08 de junho / 2020

por Malu de Alencar

14.06.2020

Segunda-feira.

Acordei com o noticiário da manhã, dormi com a televisão ligada.

Foi bom, tinha notícias sobre o movimento que foi pras ruas reclamar do governo em vinte capitais.

O presidente não fez as bravatas das últimas semanas, não sobrevoou com o helicóptero do governo, nem montou em cavalo do exército. Ainda bem.

Faz 13 segundas-feiras que acordo e não sei o que fazer, desde 16 de março.

Abro a janela, olho pro céu e fico até triste quando o sol brilha, seria melhor se o dia estivesse frio, chuviscando. Ficaria mais tempo na cama sem sentimento de culpa.

O fato é que essa pandemia acendeu minha memória e volta e meia volto para o passado cheio de lembranças.

Me faz lembrar de situações inusitadas que já vivi. E isso me acende o medo, a angústia e principalmente a saudade, pois nessa volta ao passado eu tinha os braços fortes de meus pais que me acolhiam e me sossegavam.

Agora estou sozinha e nem posso acalentar meus filhos e netos. Impossível abraçá-los ou apertá-los nos meus braços, e eles também estão com medo.

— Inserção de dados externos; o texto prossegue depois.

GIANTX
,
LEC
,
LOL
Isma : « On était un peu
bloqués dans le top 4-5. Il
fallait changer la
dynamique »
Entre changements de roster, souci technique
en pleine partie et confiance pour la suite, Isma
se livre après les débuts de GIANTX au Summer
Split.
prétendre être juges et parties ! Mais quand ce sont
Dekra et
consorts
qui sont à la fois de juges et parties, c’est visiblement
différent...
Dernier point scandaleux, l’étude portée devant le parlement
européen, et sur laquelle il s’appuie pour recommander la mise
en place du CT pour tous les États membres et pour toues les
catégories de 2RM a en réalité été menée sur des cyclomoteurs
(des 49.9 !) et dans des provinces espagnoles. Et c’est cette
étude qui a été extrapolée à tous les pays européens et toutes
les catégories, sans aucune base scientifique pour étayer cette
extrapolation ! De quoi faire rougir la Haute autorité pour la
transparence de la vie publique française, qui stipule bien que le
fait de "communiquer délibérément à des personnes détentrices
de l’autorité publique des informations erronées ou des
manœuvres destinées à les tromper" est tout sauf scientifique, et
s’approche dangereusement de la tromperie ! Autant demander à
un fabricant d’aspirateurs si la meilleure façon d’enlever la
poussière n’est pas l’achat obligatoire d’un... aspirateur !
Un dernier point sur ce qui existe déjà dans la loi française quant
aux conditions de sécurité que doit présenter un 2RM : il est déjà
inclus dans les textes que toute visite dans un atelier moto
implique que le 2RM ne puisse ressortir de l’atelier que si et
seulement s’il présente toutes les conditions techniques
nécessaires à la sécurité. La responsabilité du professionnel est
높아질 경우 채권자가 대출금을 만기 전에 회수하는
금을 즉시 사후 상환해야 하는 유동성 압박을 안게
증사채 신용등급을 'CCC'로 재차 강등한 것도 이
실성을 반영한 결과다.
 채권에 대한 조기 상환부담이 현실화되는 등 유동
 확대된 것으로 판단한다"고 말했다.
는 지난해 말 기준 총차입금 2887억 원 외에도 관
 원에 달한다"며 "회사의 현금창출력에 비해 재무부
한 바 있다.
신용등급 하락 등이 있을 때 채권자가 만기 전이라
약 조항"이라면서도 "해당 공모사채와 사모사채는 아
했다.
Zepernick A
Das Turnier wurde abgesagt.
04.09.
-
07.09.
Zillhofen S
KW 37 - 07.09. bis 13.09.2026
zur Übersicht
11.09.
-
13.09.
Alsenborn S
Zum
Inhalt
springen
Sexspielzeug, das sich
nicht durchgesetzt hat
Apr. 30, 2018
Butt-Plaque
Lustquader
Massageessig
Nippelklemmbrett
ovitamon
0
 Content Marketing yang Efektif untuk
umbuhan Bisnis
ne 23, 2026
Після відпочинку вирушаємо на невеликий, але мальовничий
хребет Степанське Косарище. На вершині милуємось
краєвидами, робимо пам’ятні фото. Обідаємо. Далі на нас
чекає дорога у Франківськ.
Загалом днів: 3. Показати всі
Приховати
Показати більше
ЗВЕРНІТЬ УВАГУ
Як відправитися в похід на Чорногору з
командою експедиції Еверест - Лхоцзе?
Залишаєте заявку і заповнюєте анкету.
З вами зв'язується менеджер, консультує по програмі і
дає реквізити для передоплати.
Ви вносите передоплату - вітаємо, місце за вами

Numa manhã longínqua de junho acordei e fui para o quintal, a grama estava branca, coberta de gelo, o milharal do pomar também, cada pé de milho parecia um espantalho. Tive medo que não pudesse mais brincar na grama e nem comer milho fresco assado no fogão a lenha de minha mãe.

Fiquei assustada, meu pai atrás de mim explicou que era uma geada. Era outono e estava anunciando a chegada do inverno, logo o sol derreteria o gelo, era o ciclo natural das estações; era para eu ficar ali esperando, pois além de apreciar o momento, me esquentaria com os raios do sol.

Acalmou meu coração.

Outra cena que não esqueço foi numa das inúmeras viagens para o Mato Grosso, meu pai gostava de pescar logo ao amanhecer, eu na frente carregava o anzol e uma caçamba com iscas. Ia correndo pela trilha, às vezes parava esperando Vicente, o velho Capitão do Ar, como seus primos e amigos o chamavam. Catava folhas e flores pequenas, colocava tudo na caçamba. De repente senti o braço forte de meu pai me puxar para trás e só ouvi um tiro certeiro...

Assustada, fiquei paralisada e na frente de meu pai uma cobra preta, uma urutu arriada no chão. Estava pronta para dar o bote.

Voltamos para o rancho e naquele dia não teve pescaria e por muito tempo não tive coragem de chegar nas margens do Rio Verde. Meu medo de cobras teve início nesse dia e nunca mais foi embora.

Não sei o motivo dessas lembranças.

Mas lá no fundo eu sei sim. É que estou com medo, não tem ninguém que possa me explicar o que está acontecendo com o nosso planeta.

Não sei quem é esse vírus, onde ele está, se tem forma, como ele age, quem ele pode atacar....

Falta informação sobre o que está acontecendo e quais as medidas que o governo está tomando, mas nem ministro da saúde temos, há uma briga política e fica claro que essa pandemia não tem prioridade para o presidente da República, não tem propostas e projetos para minimizar essa crise sanitária. Me dá muita raiva, tenho vontade de sair gritando nas ruas.... quem sabe isso acalme minha angústia?

Está muito difícil viver essa quarentena. Faz exatos 85 dias que tenho medo e não sei como vou sair desse caos.

Tenho muito medo que esse inimigo invisível ataque meus filhos, netinhos, minha família, meus amigos... egoísta como sou, quero saber de todos.

Não sei se vou sobreviver ou como vou sair dessa.